Lovastatin protects against experimental plague in mice

Abstract

Background: Plague is an ectoparasite-borne deadly infection caused by Yersinia pestis, a bacterium classified among the group A bioterrorism agents. Thousands of deaths are reported every year in some African countries. Tetracyclines and cotrimoxazole are used in the secondary prophylaxis of plague in the case of potential exposure to Y. pestis, but cotrimoxazole-resistant isolates have been reported. There is a need for additional prophylactic measures. We aimed to study the effectiveness of lovastatin, a cholesterol-lowering drug known to alleviate the symptoms of sepsis, for plague prophylaxis in an experimental model.
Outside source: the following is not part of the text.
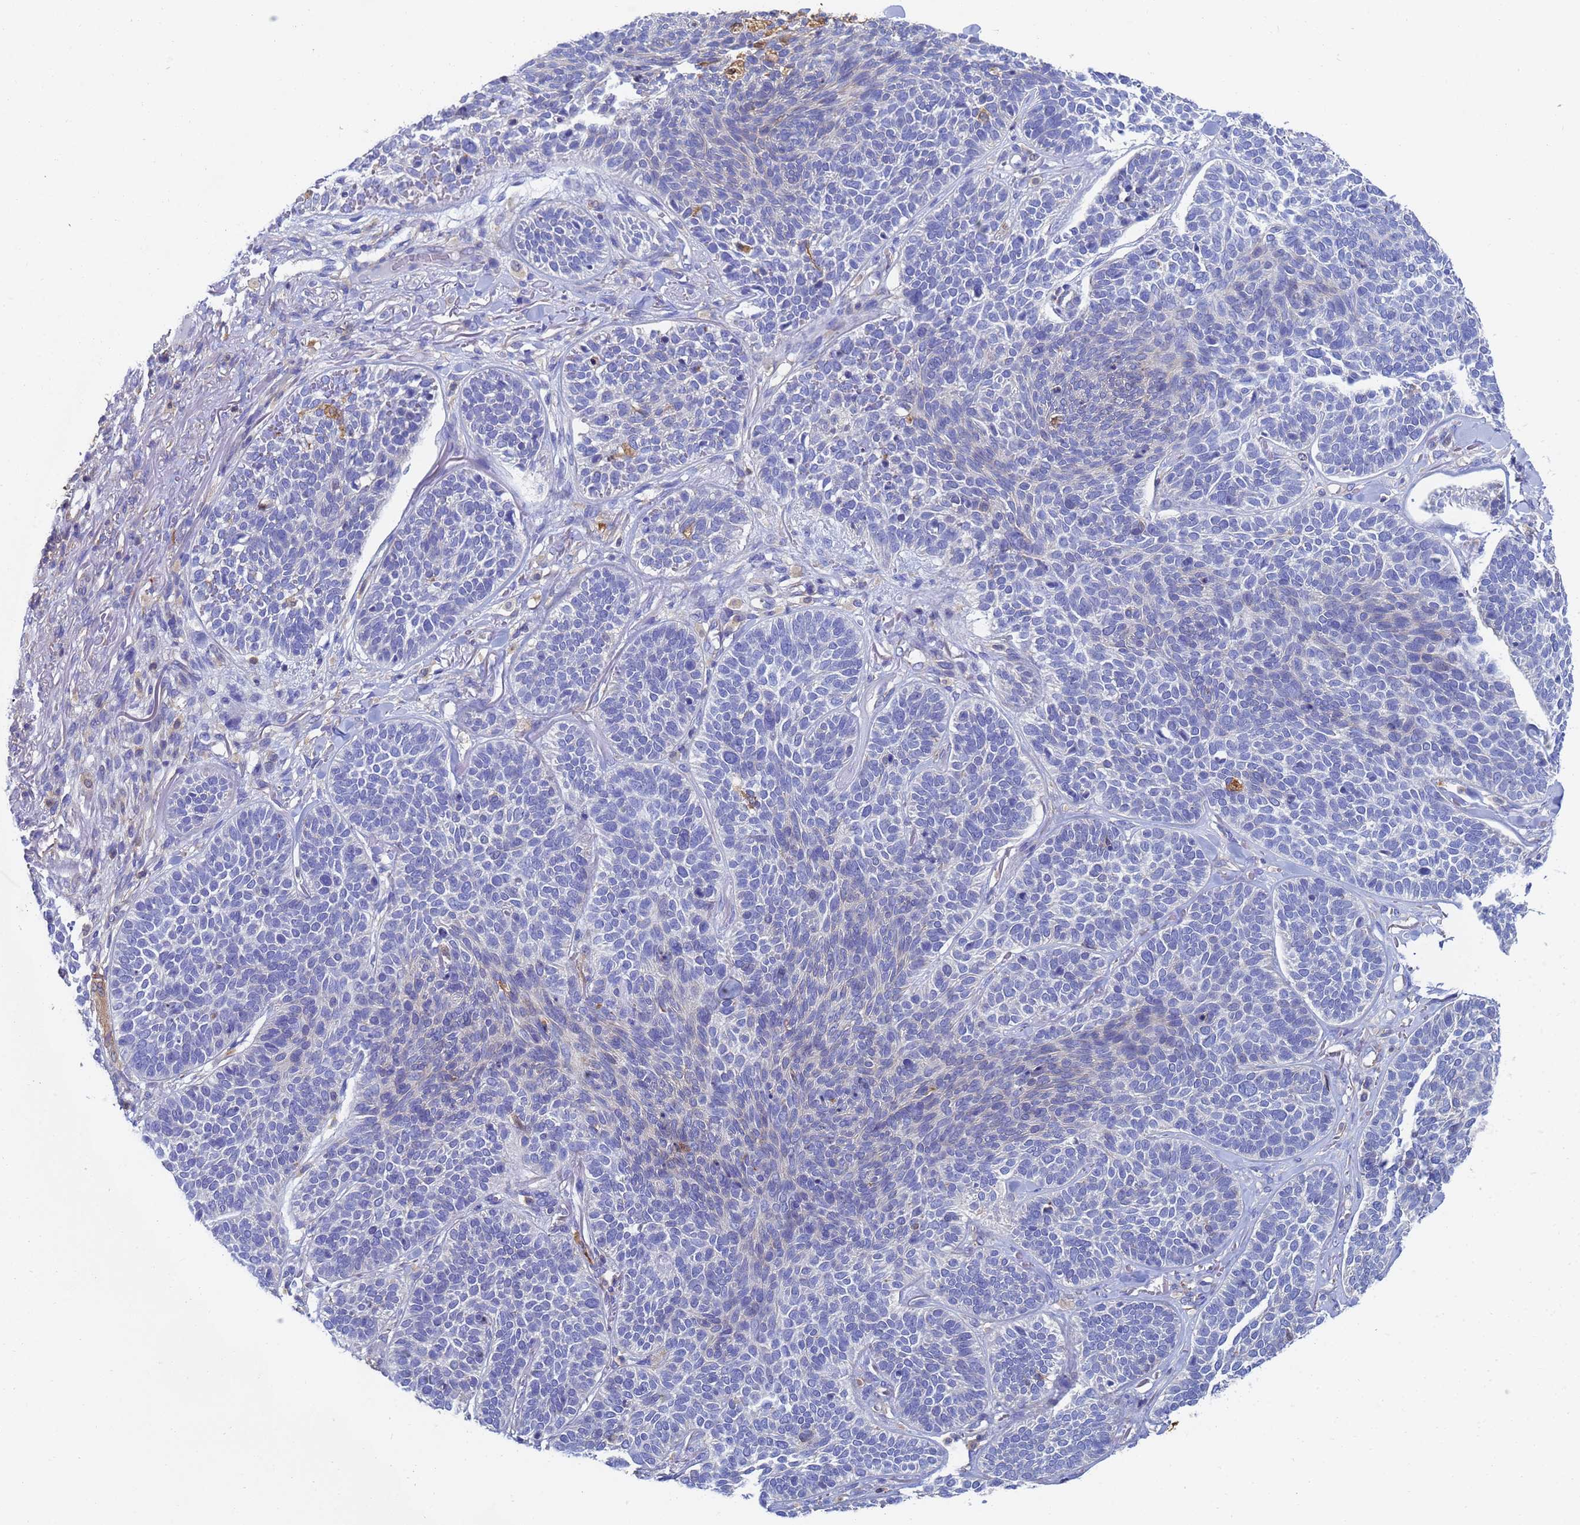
{"staining": {"intensity": "negative", "quantity": "none", "location": "none"}, "tissue": "skin cancer", "cell_type": "Tumor cells", "image_type": "cancer", "snomed": [{"axis": "morphology", "description": "Basal cell carcinoma"}, {"axis": "topography", "description": "Skin"}], "caption": "There is no significant expression in tumor cells of basal cell carcinoma (skin).", "gene": "GCHFR", "patient": {"sex": "male", "age": 85}}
Methodology: Lovastatin dissolved in Endolipide was intraperitoneally administered to mice (20 mg/kg) every day for 6 days prior to a Y. pestis Orientalis biotype challenge. Non-challenged, lovastatin-treated and challenged, untreated mice were also used as control groups in the study. Body weight, physical behavior and death were recorded both prior to infection and for 10 days post-infection. Samples of the blood, lungs and spleen were collected from dead mice for direct microbiological examination, histopathology and culture. The potential antibiotic effect of lovastatin was tested on blood agar plates.

Conclusions/significance: Lovastatin had no in-vitro antibiotic effect against Y. pestis. The difference in the mortality between control mice (11/15; 73.5%) and lovastatin-treated mice (3/15; 20%) was significant (P<0.004; Mantel-Haenszel test). Dead mice exhibited Y. pestis septicemia and inflammatory destruction of lung and spleen tissues not seen in lovastatin-treated surviving mice. These data suggest that lovastatin may help prevent the deadly effects of plague. Field observations are warranted to assess the role of lovastatin in the prophylaxis of human plague.

Figure 1. Histogram of mortality in groups of 15 mice challenged with Y. pestis and injected with PBS (group A) or lovastatin (group B); or challenged with lovastatin only (group C).

Figure 2. Acridine orange staining of blood from dead group B mice (a; original magnification, 100×) showing Y. pestis organisms.

No organisms were found in the blood of the lovastatin-treated mice that survived the Y. pestis challenge (b; original magnification, 100×).

Figure 3. HES staining of lung tissue (a; original magnification, 100×) and spleen tissue (b; original magnification ×50) from group B mice after lovastatin prophylaxis and Y. pestis challenge.

No pathological changes were observed; particularly, no inflammatory infiltrates or necrotic areas were detected.